Helping USLNG Projects
Helping USLNG Projects Remain Well-Positioned in the Global Market
Published in Morning Consult, Oct. 11, 2018
By Fred H. Hutchison[*]
Much digital ink was spilled after the recent decision by Shell and partners to proceed with Canada’s first liquefied natural gas (LNG) export facility, with some wondering if the LNG Canada decision might alter the prospects of the next wave of U.S. LNG export projects. The short answer is no, it won’t.
For starters, the LNG Canada announcement wasn’t a surprise. Much of the gas produced in Western Canada would be “stranded” without construction of one or more LNG export terminals on the Pacific Coast (including Oregon) and thus a decision to proceed was always more “when” than “if.”
In addition, the global natural gas market is expanding at a phenomenal clip as countries on every continent recognize the many virtues of natural gas as an energy resource and a raw material.
While gas demand in China is a key driver (up an estimated 37% in 2018), many other nations are also demonstrating heightened interest in using natural gas as a complement to solar and wind, to limit air pollution from burning coal and/or fuel oil, and to reduce greenhouse gas emissions.
Soaring demand is coming just as production in many regions (e.g. Europe) is shrinking, and a serious global supply/demand imbalance is predicted for early next decade. Since LNG export projects take 42 months or more to build, this means that LNG consumers worldwide are waking up to the fact that they need to join forces with producers right now to sanction more global liquefaction capacity.
Fortunately, the United States has many world-class runners in this race, but as the LNG Canada decision shows, we’re not the only ones on the track. The competition from Qatar, Canada, Russia, and Australia will intensify in the critical months that lie ahead.
What steps can the U.S. government take to help our LNG runners? There are several things:
First, it is imperative that the Federal Energy Regulatory Commission (FERC) stick to the ambitious (but achievable) schedule announced on August 28 to finish its National Environmental Policy Act reviews for the LNG export applications. Making sure that other federal agencies provide the “cooperation” that FERC needs will be crucial in this regard.

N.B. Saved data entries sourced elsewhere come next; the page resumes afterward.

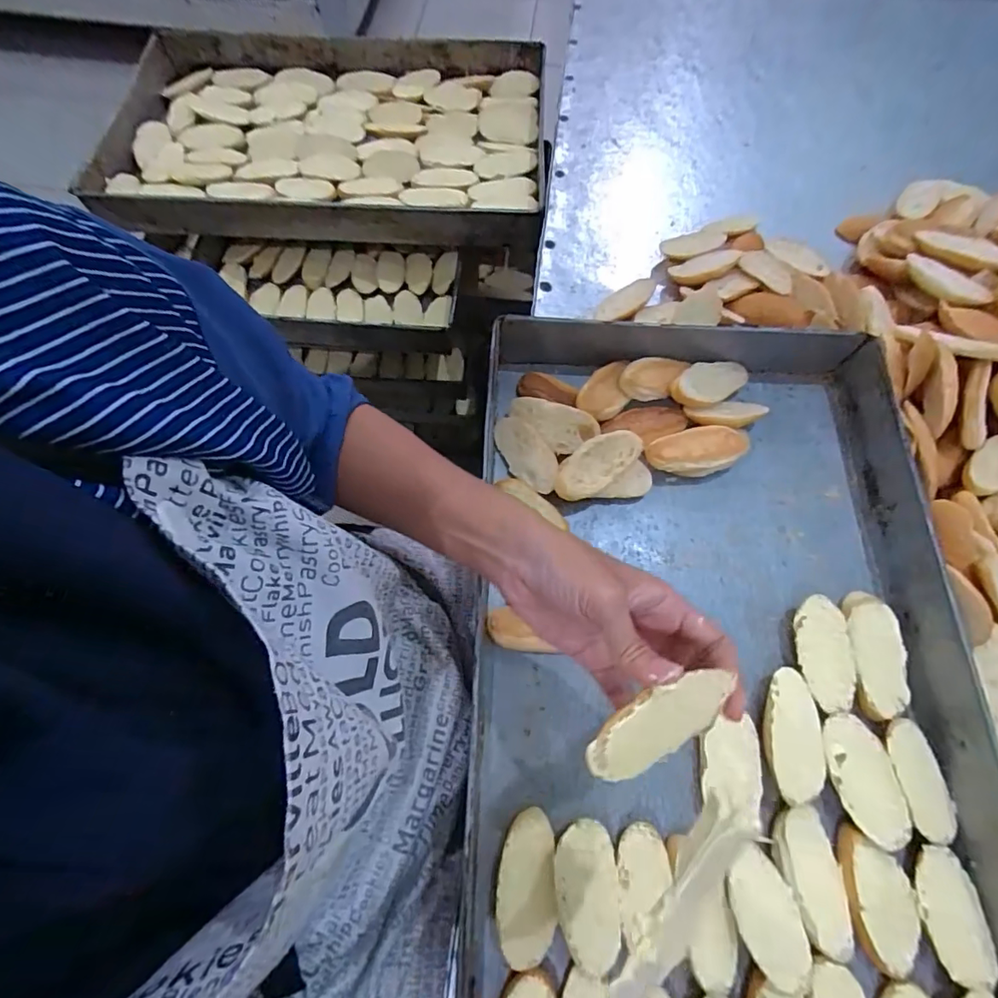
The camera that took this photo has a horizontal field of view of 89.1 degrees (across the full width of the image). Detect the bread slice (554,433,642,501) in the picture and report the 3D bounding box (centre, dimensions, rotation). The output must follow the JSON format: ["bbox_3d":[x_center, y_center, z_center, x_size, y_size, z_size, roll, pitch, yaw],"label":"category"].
[{"bbox_3d":[0.089,-0.033,0.457,0.083,0.019,0.039,-31,72,-12],"label":"bread slice"}]

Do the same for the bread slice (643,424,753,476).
[{"bbox_3d":[0.187,-0.043,0.483,0.095,0.028,0.043,-11,69,-5],"label":"bread slice"}]

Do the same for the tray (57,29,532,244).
[{"bbox_3d":[-0.251,-0.539,0.740,0.619,0.073,0.385,6,68,2],"label":"tray"}]

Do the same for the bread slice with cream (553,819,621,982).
[{"bbox_3d":[0.061,0.277,0.358,0.044,0.024,0.086,0,68,-1],"label":"bread slice with cream"}]

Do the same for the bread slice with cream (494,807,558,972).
[{"bbox_3d":[0.019,0.273,0.359,0.041,0.019,0.090,0,68,-1],"label":"bread slice with cream"}]

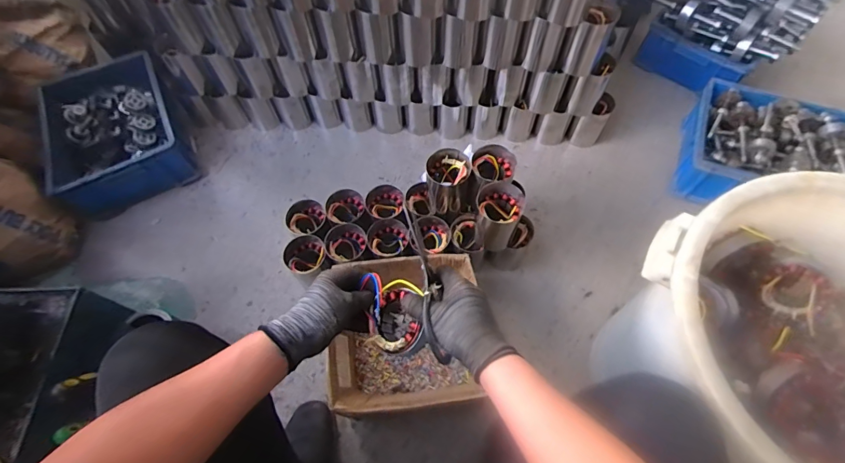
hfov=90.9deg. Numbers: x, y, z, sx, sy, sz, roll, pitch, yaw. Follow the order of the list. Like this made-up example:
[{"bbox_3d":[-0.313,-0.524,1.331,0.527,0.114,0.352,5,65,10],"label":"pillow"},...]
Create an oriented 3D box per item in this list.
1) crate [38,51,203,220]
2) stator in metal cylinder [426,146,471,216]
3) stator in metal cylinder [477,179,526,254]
[{"bbox_3d":[-0.809,-0.257,1.094,0.302,0.167,0.343,-28,66,-12],"label":"crate"},{"bbox_3d":[0.054,-0.109,0.901,0.086,0.123,0.086,-1,63,2],"label":"stator in metal cylinder"},{"bbox_3d":[0.157,-0.029,0.878,0.095,0.123,0.095,30,68,16],"label":"stator in metal cylinder"}]

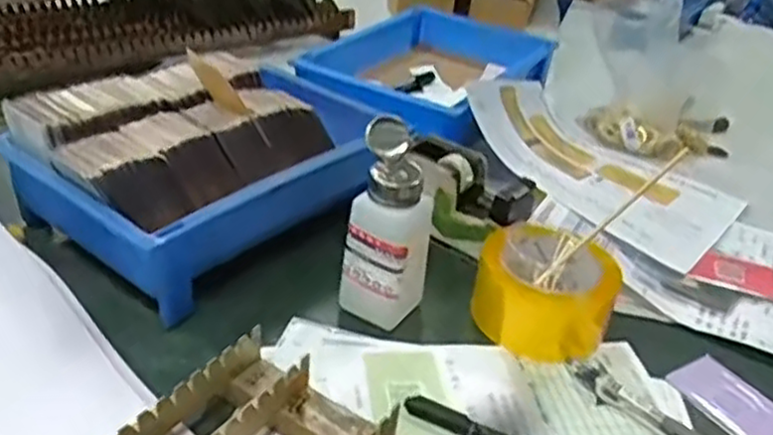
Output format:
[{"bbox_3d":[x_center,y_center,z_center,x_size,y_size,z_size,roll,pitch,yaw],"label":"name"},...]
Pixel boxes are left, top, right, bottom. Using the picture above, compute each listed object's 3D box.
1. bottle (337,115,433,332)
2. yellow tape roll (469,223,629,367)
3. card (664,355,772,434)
[{"bbox_3d":[0.003,0.009,0.558,0.060,0.147,0.060,11,31,6],"label":"bottle"},{"bbox_3d":[0.128,0.053,0.584,0.097,0.070,0.099,5,31,-3],"label":"yellow tape roll"},{"bbox_3d":[0.257,0.137,0.542,0.049,0.010,0.084,-28,50,-27],"label":"card"}]

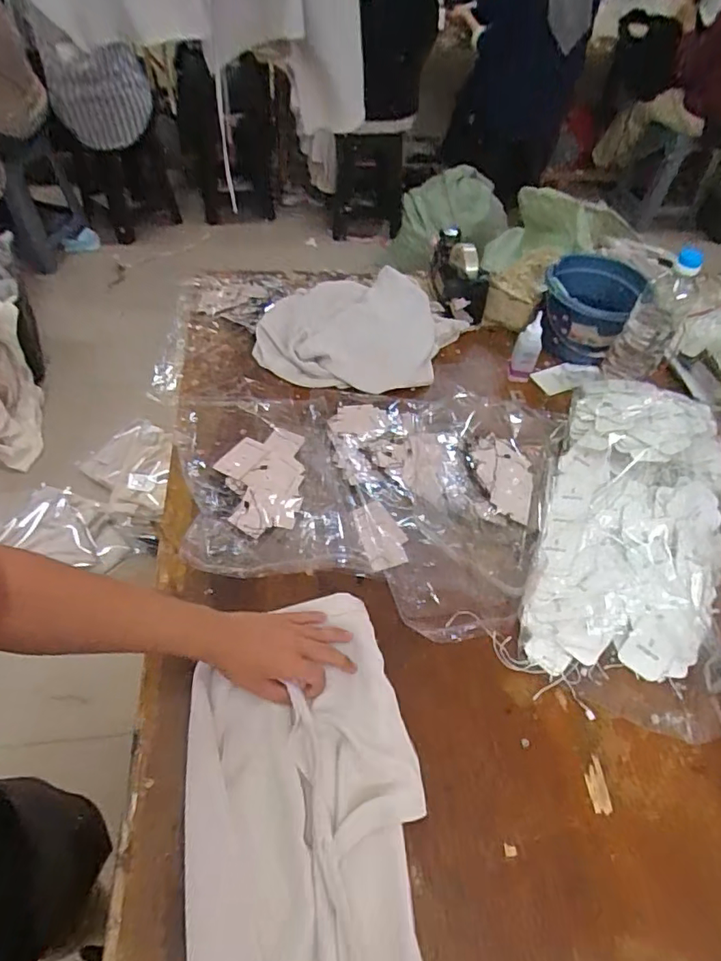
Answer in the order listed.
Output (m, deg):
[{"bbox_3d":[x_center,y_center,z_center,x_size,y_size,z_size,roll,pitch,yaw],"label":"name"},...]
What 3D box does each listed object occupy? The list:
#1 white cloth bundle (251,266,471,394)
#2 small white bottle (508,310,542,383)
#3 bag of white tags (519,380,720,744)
[{"bbox_3d":[0.004,-0.299,0.993,0.379,0.061,0.317,2,52,-3],"label":"white cloth bundle"},{"bbox_3d":[0.290,-0.227,0.923,0.046,0.120,0.028,22,54,13],"label":"small white bottle"},{"bbox_3d":[0.373,0.053,0.719,0.239,0.115,0.498,17,53,8],"label":"bag of white tags"}]

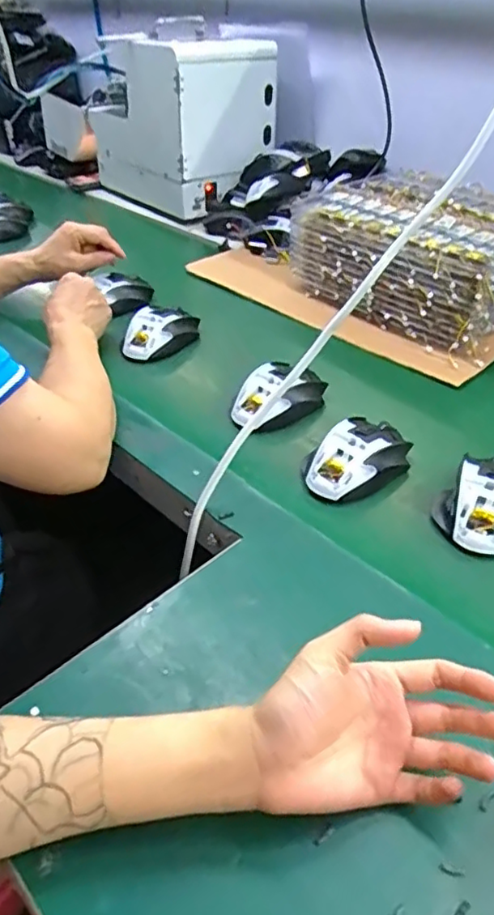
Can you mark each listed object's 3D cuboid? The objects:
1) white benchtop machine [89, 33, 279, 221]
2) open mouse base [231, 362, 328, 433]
[{"bbox_3d":[-0.132,-0.638,1.144,0.205,0.246,0.324,-31,48,-31],"label":"white benchtop machine"},{"bbox_3d":[0.037,-0.066,0.642,0.116,0.043,0.067,-26,46,-28],"label":"open mouse base"}]

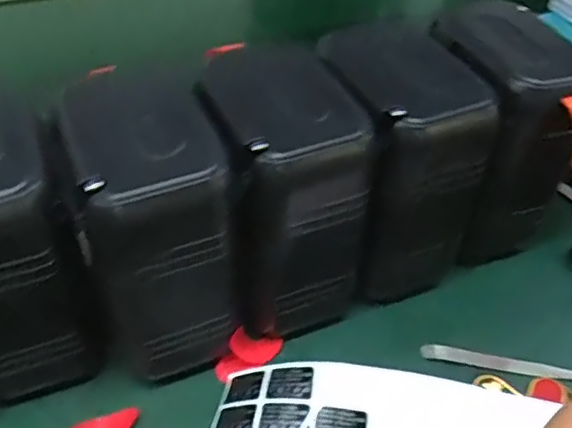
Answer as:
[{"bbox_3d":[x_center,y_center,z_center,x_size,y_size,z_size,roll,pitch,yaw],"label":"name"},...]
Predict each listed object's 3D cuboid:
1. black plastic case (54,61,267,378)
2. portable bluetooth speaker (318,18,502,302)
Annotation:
[{"bbox_3d":[-0.071,0.010,0.347,0.081,0.150,0.120,-16,48,-19],"label":"black plastic case"},{"bbox_3d":[0.070,-0.032,0.398,0.079,0.148,0.109,-10,47,-14],"label":"portable bluetooth speaker"}]

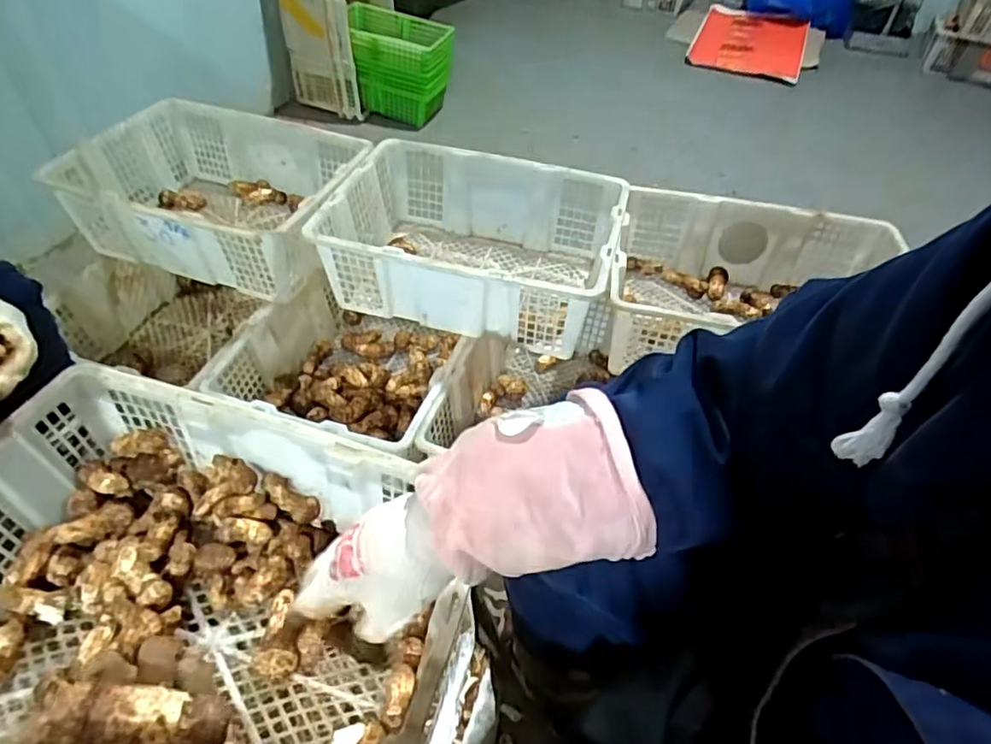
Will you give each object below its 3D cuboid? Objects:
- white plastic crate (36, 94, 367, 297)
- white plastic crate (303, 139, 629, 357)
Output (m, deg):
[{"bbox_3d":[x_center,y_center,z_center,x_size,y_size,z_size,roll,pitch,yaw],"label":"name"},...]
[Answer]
[{"bbox_3d":[-0.514,-0.334,1.131,0.470,0.163,0.362,15,49,10],"label":"white plastic crate"},{"bbox_3d":[-0.036,-0.222,1.054,0.474,0.178,0.356,13,49,9],"label":"white plastic crate"}]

Second, the Senate must act this year on the nomination of Bernard McNamee to be the fifth FERC commissioner. While the agency can approve LNG and other projects with less than a full slate, past experience has shown that FERC performs most efficiently with five commissioners sitting on the dais.
Third, the administration needs to give serious consideration to our request that imported steel products used in LNG export projects be granted a blanket exclusion from the tariffs and/or quotas imposed earlier this year. The current item-by-item exclusion process used by the Commerce Department is cumbersome, costly, and imposes product supply uncertainties that can impede the launch of new LNG export projects.
Fourth, U.S. LNG exports are now subject to 10% Chinese tariffs. Both governments need to come back to the negotiating table as soon as possible. The uneasy nature of trade relations between the two nations is an unnecessary impediment to the long-term LNG deals that Chinese importers and American exporters have been hammering out over several years.
Fifth, the Senate needs to promptly approve the nomination of Kimberly Reed to lead the Export-Import Bank (EXIM), the first step towards restoring a fully operational agency. There are numerous ways EXIM can support U.S. LNG exports—such as providing credit enhancements. Agency staff are ready to move forward, but are hamstrung by the current Senate stalemate.
Sixth and finally, the new International Development Finance Corporation—which was established last Friday when the BUILD Act became law—will replace the Overseas Private Investment Corporation and can greatly accelerate the construction of LNG import terminals and gas infrastructure in developing countries. Accordingly, the administration must make LNG projects a top priority for the new agency.
U.S. LNG exporters enjoy many advantages vis-à-vis our global competitors: the capital costs of our facilities are very low (»50-60% of Canada for example); our natural gas is (and will remain) extremely affordable; we have a stable, predictable, and functional regulatory regime; our LNG projects enjoy strong state and local community support; and our development teams are topnotch.
But, the global natural gas market is brutally competitive, and the U.S. government needs to continue to do all it can to help our runners reach the finish line.